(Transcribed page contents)
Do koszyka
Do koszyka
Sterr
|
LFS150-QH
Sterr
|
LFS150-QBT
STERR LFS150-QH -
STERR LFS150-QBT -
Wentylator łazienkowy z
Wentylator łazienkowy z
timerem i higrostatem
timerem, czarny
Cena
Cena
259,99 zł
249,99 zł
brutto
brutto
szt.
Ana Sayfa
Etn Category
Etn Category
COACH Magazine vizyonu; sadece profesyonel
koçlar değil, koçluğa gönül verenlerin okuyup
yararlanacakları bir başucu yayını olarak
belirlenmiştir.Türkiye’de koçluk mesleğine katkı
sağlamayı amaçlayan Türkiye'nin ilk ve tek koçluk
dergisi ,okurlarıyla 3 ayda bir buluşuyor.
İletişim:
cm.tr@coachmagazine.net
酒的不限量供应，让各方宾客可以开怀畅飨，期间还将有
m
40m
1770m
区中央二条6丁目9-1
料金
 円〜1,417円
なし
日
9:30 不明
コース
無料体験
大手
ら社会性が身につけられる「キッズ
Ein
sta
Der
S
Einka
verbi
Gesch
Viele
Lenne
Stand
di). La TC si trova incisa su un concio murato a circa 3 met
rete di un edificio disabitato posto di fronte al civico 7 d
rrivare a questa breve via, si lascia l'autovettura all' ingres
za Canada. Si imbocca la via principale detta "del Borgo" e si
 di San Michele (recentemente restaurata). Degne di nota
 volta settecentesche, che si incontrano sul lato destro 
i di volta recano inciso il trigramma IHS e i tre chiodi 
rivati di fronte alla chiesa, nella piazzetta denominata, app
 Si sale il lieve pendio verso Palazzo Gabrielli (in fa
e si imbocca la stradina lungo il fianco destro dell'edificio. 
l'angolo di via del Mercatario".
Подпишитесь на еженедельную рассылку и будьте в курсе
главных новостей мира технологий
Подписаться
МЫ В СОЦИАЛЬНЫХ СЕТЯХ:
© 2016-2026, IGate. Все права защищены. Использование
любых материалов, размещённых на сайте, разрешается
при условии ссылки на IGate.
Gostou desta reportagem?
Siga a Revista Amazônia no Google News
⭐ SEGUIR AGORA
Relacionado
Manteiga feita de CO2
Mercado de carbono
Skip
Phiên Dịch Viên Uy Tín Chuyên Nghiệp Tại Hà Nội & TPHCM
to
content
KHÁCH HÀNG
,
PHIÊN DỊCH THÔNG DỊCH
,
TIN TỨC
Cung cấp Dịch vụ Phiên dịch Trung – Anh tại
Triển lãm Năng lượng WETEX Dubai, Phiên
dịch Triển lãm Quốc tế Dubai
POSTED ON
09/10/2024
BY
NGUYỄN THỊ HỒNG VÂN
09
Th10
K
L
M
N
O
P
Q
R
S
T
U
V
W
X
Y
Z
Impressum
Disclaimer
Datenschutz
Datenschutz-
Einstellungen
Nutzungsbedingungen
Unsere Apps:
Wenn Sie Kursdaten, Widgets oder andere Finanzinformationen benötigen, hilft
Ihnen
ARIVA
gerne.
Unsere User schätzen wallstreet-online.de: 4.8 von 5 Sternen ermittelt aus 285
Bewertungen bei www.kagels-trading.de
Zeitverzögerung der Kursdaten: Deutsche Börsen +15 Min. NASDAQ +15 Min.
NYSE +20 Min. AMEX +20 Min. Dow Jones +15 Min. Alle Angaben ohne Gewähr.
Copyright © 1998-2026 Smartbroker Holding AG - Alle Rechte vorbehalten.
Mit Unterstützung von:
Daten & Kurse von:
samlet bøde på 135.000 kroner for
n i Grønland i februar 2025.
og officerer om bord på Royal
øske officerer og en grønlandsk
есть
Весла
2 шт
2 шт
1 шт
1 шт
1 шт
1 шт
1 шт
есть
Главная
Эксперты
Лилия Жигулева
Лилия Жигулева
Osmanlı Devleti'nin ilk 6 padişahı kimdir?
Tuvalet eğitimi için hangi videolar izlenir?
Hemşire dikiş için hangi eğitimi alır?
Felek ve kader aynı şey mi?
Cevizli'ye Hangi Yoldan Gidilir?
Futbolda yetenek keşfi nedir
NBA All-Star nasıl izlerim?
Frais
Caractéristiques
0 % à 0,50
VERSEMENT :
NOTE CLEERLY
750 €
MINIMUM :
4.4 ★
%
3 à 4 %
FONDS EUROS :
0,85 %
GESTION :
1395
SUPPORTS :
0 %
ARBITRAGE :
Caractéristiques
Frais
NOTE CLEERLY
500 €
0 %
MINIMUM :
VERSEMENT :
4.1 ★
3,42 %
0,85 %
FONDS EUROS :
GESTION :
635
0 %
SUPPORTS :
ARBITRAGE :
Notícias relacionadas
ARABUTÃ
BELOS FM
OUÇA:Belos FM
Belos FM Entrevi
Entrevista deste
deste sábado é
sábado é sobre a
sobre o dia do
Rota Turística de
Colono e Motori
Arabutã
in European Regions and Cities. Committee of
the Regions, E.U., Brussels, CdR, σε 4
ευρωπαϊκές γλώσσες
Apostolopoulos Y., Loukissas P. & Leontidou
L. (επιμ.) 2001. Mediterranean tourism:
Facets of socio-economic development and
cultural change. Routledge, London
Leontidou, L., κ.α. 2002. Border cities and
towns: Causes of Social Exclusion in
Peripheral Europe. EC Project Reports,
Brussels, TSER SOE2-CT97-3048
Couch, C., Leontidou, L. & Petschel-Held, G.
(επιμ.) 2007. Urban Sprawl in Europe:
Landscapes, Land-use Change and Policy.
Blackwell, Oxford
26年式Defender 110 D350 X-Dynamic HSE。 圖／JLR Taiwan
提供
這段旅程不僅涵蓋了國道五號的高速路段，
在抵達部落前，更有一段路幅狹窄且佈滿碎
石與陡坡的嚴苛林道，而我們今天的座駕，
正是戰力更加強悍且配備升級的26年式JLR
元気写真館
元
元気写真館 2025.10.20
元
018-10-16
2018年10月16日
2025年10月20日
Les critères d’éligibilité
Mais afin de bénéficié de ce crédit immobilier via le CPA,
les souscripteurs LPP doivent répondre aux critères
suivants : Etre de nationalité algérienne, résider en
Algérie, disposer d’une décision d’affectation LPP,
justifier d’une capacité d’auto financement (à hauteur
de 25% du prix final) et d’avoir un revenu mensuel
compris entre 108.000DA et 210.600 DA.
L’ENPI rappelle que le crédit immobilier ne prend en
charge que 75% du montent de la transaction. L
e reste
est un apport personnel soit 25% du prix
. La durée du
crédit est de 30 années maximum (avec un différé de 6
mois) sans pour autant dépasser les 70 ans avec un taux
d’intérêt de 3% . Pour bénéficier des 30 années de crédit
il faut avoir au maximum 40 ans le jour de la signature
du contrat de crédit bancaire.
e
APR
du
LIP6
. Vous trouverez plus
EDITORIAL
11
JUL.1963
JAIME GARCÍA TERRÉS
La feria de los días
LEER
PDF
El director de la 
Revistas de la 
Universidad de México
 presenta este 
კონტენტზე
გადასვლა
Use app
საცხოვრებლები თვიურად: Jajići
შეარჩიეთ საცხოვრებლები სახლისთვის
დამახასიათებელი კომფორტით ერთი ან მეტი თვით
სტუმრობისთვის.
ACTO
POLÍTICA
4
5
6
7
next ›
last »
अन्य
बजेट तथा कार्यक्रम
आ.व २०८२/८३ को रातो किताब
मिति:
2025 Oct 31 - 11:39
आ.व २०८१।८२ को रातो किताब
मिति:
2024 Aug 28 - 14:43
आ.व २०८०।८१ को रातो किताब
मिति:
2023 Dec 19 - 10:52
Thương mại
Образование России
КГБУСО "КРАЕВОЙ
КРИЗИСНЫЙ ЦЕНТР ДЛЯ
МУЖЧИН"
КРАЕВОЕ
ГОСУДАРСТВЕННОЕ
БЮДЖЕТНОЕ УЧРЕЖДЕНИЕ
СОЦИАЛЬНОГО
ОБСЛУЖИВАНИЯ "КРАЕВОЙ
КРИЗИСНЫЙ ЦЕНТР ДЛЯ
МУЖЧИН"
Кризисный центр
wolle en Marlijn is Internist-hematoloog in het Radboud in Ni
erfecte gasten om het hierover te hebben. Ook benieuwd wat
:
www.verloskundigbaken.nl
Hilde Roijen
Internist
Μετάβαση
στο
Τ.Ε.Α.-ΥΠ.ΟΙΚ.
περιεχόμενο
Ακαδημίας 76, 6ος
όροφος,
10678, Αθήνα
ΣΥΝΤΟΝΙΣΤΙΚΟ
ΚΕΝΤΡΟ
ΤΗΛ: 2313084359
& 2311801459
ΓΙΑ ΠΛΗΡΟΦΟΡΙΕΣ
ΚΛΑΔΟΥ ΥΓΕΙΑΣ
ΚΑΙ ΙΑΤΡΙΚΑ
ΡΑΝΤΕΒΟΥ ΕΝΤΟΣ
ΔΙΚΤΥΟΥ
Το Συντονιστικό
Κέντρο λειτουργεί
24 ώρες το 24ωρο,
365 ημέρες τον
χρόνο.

### Instructions to follow
Output, as a numbered list with blank lines omitted, everything from the start of the records down through the line containing "yararlanacakları bir başucu yayını olarak", including that line.

### Exercise answer
1. Do koszyka
2. Do koszyka
3. Sterr
4. |
5. LFS150-QH
6. Sterr
7. |
8. LFS150-QBT
9. STERR LFS150-QH -
10. STERR LFS150-QBT -
11. Wentylator łazienkowy z
12. Wentylator łazienkowy z
13. timerem i higrostatem
14. timerem, czarny
15. Cena
16. Cena
17. 259,99 zł
18. 249,99 zł
19. brutto
20. brutto
21. szt.
22. Ana Sayfa
23. Etn Category
24. Etn Category
25. COACH Magazine vizyonu; sadece profesyonel
26. koçlar değil, koçluğa gönül verenlerin okuyup
27. yararlanacakları bir başucu yayını olarak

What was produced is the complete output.